▶ MATERIAL FOR THIS EXERCISE
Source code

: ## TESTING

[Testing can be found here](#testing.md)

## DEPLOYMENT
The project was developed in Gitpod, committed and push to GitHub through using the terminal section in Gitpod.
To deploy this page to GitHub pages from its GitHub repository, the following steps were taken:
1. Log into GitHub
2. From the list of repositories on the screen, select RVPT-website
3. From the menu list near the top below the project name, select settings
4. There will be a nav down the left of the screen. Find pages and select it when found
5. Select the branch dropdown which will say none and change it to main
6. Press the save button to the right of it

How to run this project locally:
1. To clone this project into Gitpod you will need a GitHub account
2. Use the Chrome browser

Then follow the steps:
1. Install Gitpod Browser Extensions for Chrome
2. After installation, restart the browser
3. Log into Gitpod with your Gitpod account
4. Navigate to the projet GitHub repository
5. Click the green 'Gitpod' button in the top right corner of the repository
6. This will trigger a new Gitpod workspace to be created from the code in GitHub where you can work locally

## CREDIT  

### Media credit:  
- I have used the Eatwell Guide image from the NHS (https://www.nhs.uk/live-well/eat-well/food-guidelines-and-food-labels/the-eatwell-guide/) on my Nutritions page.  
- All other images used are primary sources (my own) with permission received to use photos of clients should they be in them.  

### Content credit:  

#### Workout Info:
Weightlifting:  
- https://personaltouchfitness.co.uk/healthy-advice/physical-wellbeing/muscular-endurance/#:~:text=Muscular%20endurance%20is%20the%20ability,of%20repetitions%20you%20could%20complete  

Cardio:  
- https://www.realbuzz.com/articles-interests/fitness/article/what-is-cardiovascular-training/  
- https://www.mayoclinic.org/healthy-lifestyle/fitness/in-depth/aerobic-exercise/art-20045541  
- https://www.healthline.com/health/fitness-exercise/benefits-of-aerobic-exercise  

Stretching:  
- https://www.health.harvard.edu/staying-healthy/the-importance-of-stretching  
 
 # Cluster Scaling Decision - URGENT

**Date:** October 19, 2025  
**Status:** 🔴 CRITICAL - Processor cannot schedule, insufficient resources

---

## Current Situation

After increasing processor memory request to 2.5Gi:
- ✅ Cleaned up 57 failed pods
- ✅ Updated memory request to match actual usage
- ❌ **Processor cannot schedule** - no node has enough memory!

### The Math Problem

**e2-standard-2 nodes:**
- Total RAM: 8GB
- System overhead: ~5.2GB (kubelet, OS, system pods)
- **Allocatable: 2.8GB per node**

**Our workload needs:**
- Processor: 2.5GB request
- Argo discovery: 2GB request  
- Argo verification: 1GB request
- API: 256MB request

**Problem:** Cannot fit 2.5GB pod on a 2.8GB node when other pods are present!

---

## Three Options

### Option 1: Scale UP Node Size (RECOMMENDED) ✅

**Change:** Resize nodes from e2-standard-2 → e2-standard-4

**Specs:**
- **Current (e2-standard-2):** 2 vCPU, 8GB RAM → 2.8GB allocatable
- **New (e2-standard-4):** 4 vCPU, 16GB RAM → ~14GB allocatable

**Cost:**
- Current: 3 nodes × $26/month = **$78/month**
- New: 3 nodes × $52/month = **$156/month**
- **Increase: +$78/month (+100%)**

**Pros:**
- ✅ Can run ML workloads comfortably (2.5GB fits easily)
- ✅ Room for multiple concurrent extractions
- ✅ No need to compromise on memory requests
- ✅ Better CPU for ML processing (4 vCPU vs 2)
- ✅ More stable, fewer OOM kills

▶ EXERCISE GOAL
With the line holding "How to run this" as the first and the line holding "- I have used" as the last, set down that range of the entries above exactly, and nothing else.

▶ OUTPUT OF THE TASK
How to run this project locally:
1. To clone this project into Gitpod you will need a GitHub account
2. Use the Chrome browser

Then follow the steps:
1. Install Gitpod Browser Extensions for Chrome
2. After installation, restart the browser
3. Log into Gitpod with your Gitpod account
4. Navigate to the projet GitHub repository
5. Click the green 'Gitpod' button in the top right corner of the repository
6. This will trigger a new Gitpod workspace to be created from the code in GitHub where you can work locally

## CREDIT  

### Media credit:  
- I have used the Eatwell Guide image from the NHS (https://www.nhs.uk/live-well/eat-well/food-guidelines-and-food-labels/the-eatwell-guide/) on my Nutritions page.  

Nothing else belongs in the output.